If you had asked any sci-fi writer back in the 1950’s, what they envisioned for the auto-industry of the 2000’s, then they would no doubt have predicted that we would have had autonomous, self-driving cars, if not self-flying cars by now!
So while we may be 20-something years behind schedule, it seems that finally, the first part of this prediction may well now be coming true at long last. As of 2023, these advanced, AI and satellite guided self-driving vehicles are making steady progress towards becoming a mainstream reality.
In collaboration with mny.com.au, this article explores the economic impact of autonomous vehicles and forecasts the transformative potential they hold for various sectors of the economy.
The present reality of autonomous vehicles
While it is hard to get accurate and precise data on this topic, most tech industry experts think that there are currently around 1,400 autonomous, driverless cars on the road in the US today. When you consider that there are nearly 300 million regular cars on US roads, that number is negligibly, laughably small.

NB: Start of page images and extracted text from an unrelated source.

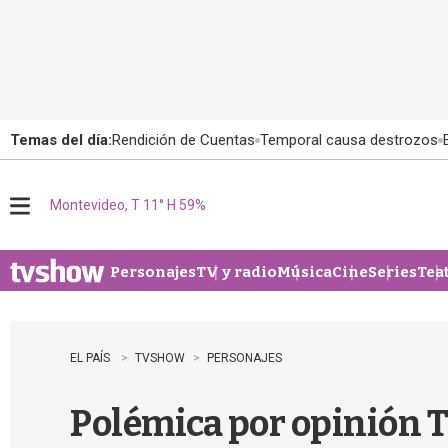
Temas del día:
Rendición de Cuentas
Temporal causa destrozos
Montevideo, T 11° H 59%
M
e
n
u
Personajes
TV y radio
Música
Cine
Series
Tea
EL PAÍS
TVSHOW
PERSONAJES
Polémica por opinión T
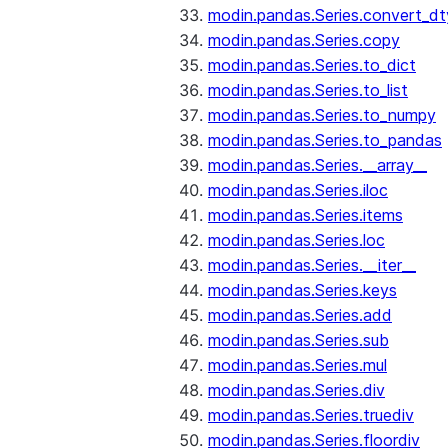
modin.pandas.Series.convert_d
modin.pandas.Series.copy
modin.pandas.Series.to_dict
modin.pandas.Series.to_list
modin.pandas.Series.to_numpy
modin.pandas.Series.to_pandas
modin.pandas.Series.__array__
modin.pandas.Series.iloc
modin.pandas.Series.items
modin.pandas.Series.loc
modin.pandas.Series.__iter__
modin.pandas.Series.keys
modin.pandas.Series.add
modin.pandas.Series.sub
modin.pandas.Series.mul
modin.pandas.Series.div
modin.pandas.Series.truediv
modin.pandas.Series.floordiv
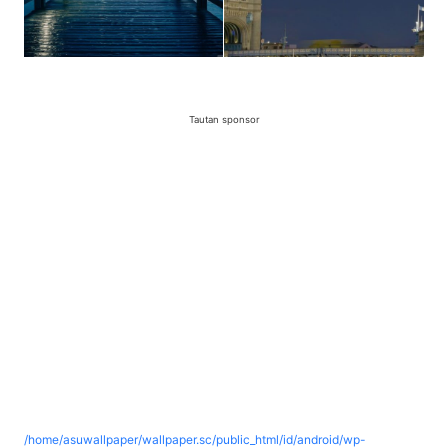
Tautan sponsor
/home/asuwallpaper/wallpaper.sc/public_html/id/android/wp-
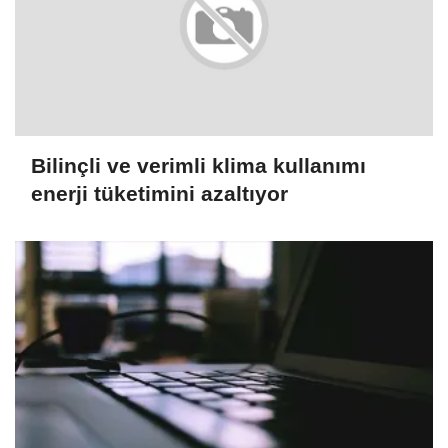
Bilinçli ve verimli klima kullanımı
enerji tüketimini azaltıyor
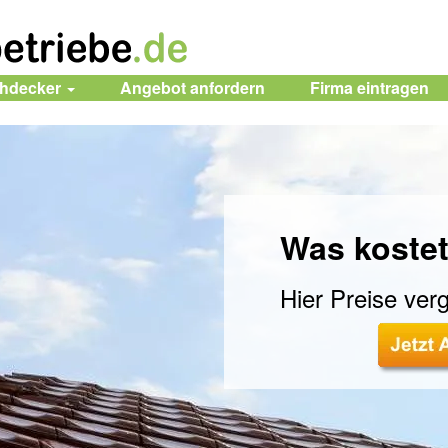
chdecker
Angebot anfordern
Firma
eintragen
Was kostet
Hier Preise verg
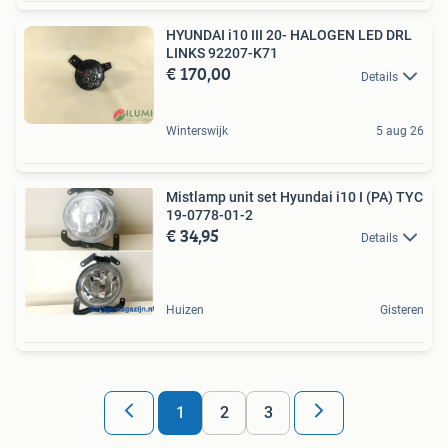
HYUNDAI i10 III 20- HALOGEN LED DRL
LINKS 92207-K71
€ 170,00
Details
Winterswijk
5 aug 26
Mistlamp unit set Hyundai i10 I (PA) TYC
19-0778-01-2
€ 34,95
Details
Huizen
Gisteren
1
2
3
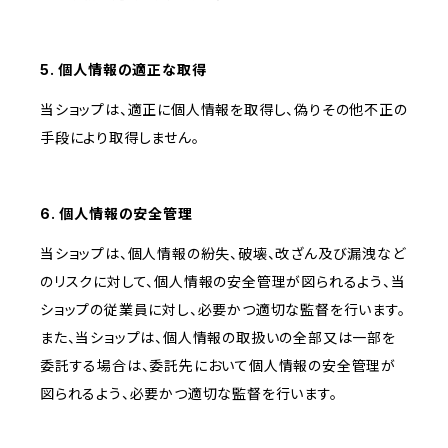
5. 個人情報の適正な取得
当ショップは、適正に個人情報を取得し、偽りその他不正の
手段により取得しません。
6. 個人情報の安全管理
当ショップは、個人情報の紛失、破壊、改ざん及び漏洩など
のリスクに対して、個人情報の安全管理が図られるよう、当
ショップの従業員に対し、必要かつ適切な監督を行います。
また、当ショップは、個人情報の取扱いの全部又は一部を
委託する場合は、委託先において個人情報の安全管理が
図られるよう、必要かつ適切な監督を行います。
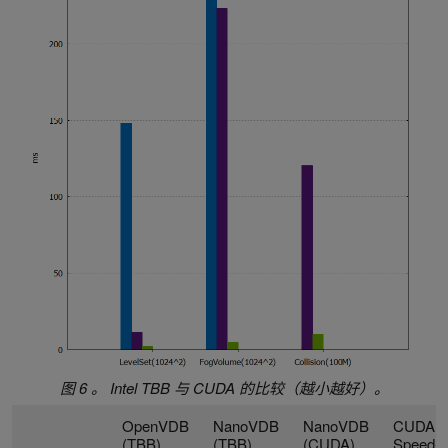
图 6 。 Intel TBB 与 CUDA 的比较（越小越好）。
OpenVDB
NanoVDB
NanoVDB
CUDA
(TBB)
(TBB)
(CUDA)
Speed-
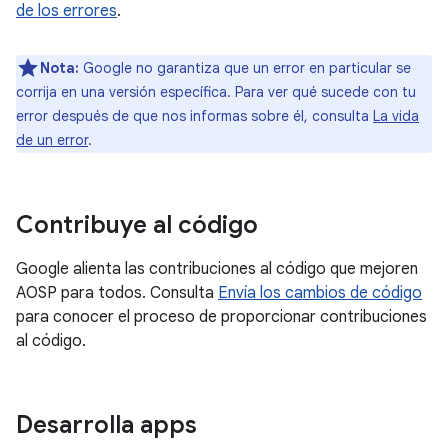
de los errores
.
Nota:
Google no garantiza que un error en particular se
corrija en una versión específica. Para ver qué sucede con tu
error después de que nos informas sobre él, consulta
La vida
de un error
.
Contribuye al código
Google alienta las contribuciones al código que mejoren
AOSP para todos. Consulta
Envía los cambios de código
para conocer el proceso de proporcionar contribuciones
al código.
Desarrolla apps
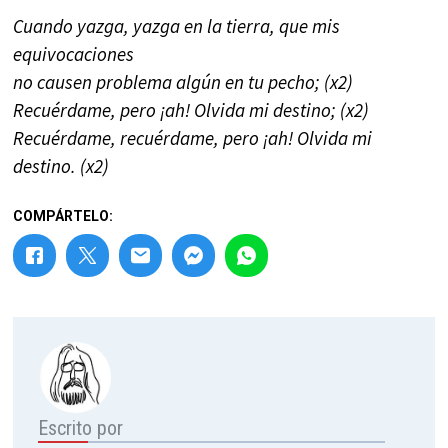
Cuando yazga, yazga en la tierra, que mis
equivocaciones
no causen problema algún en tu pecho; (x2)
Recuérdame, pero ¡ah! Olvida mi destino; (x2)
Recuérdame, recuérdame, pero ¡ah! Olvida mi
destino. (x2)
COMPÁRTELO:
Escrito por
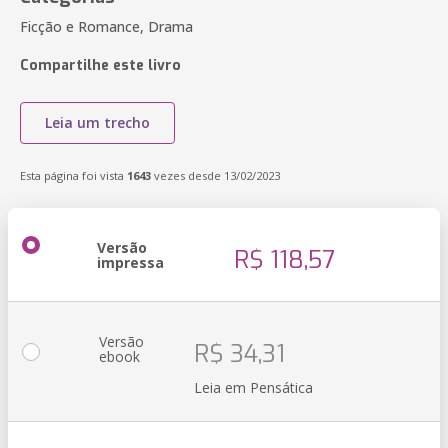
Ficção e Romance, Drama
Compartilhe este livro
Leia um trecho
Esta página foi vista
1643
vezes desde 13/02/2023
Versão
R$ 118,57
impressa
Versão
R$ 34,31
ebook
Leia em Pensática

However, this 1,400 number represents vehicles in development that are being tested by as many as 80 different companies and every mile they cover represents a giant leap towards a technological revolution.
The present consensus is that autonomous cars will be available for purchase by 2035 but already, economists, futurologists, and in some cases, politicians are already warning of the major economic displacement they will cause.
The economic impact of autonomous vehicles
Technology is almost always good for business but bad (at least in the immediate term) for workers, and the prognosis here looks set to follow that trend.
In industries such as logistics and transportation, the introduction of autonomous vehicles is likely to drive significant cost reductions. Self-driving vehicles can optimize route time (they don’t need to sleep, remember), reduce delivery times, and ultimately eliminate the need for human drivers, thus lowering operating expenses.
Additionally, the current expectation is that self-driving cars will require less maintenance than current models delivering more savings.
If you are a shareholder in a tech giant such as Amazon or Uber, then you may be rubbing your hands in glee at this. But there is a very severe cost to this.
Of course, the flip side here is that the United States’ 2.5 million drivers will be out of a job representing the single biggest displacement of labour in recorded human history. It is not currently possible to estimate the economic impact that this will have, but the fact is that taking money out of people’s pockets takes it out of the economy and out of the taxation system.
The future of autonomous vehicles
Unless you happen to be one of America’s 2.5 million professional drivers, then the future of autonomous vehicles does hold immense promise for further economic transformation.
Ongoing technological advancements should lead to improvements in road safety for example. Over 30,000 people die each year on roads in the US, and aside from the terrible loss of life that this represents, the economic cost of road accidents is considerable. What this may mean for insurance companies and insurance premium payers is unclear, but hopefully, annual premiums will reduce as risk decreases.
Next, it is expected that driverless cars will also help reduce congestion and those hated traffic delays. The average American driver loses 51 hours in traffic each year, with an estimated associated economic cost of $861 per head. This benefit will also increase exponentially as driverless, autonomous, unmanned vehicles are integrated into future technological projects such as smart cities.
There are already a handful of companies and industries that are reaping the benefits of autonomous vehicle technology. For example, Tesla’s self-driving cars serve as a prime example of how such innovations are transforming the automobility landscape.
By combining cutting-edge software and hardware, Tesla’s current generation driverless cars are already enhancing road safety and freeing up dead time that drivers would previously spend hunched over a wheel, honking hard on the horn.
Next, Waymo, a subsidiary of Alphabet Inc. (the parent company of Google), used its driverless car fleet to launch a commercial self-driving taxi service called “Waymo One” in the Phoenix metropolitan area in 2018. This pioneering service allows app users to hail autonomous vehicles using a mobile app and travel to their destinations all without a human driver.
Exciting as all of this sounds, the economic impact is not yet clear. Clearly, Waymo is already busy putting Phoenix’s cab drivers out of a job and hitting Uber’s bottom line in the process, but the pilot scheme is too small and localized to really draw any meaningful conclusions. Anecdotally however, local Waymo users in Phoenix are commenting that the service is not any notably cheaper than Uber though, which casts doubts on those hopeful predictions that autonomous cars will reduce consumer costs.
Final thoughts on the economic impact of self-driving cars
The potential economic impact of autonomous vehicles is almost incomprehensibly vast. It may well represent one of the largest seismic cultural and economic shifts since industrialization.
On the one hand, the cost saving and increased efficiency they offer for logistics and transportation are huge. They are set to boost profitability for companies and cut costs for consumers. On the other hand, a vast swathe of the American workforce will need to retrain as delivery and driving jobs become obsolete.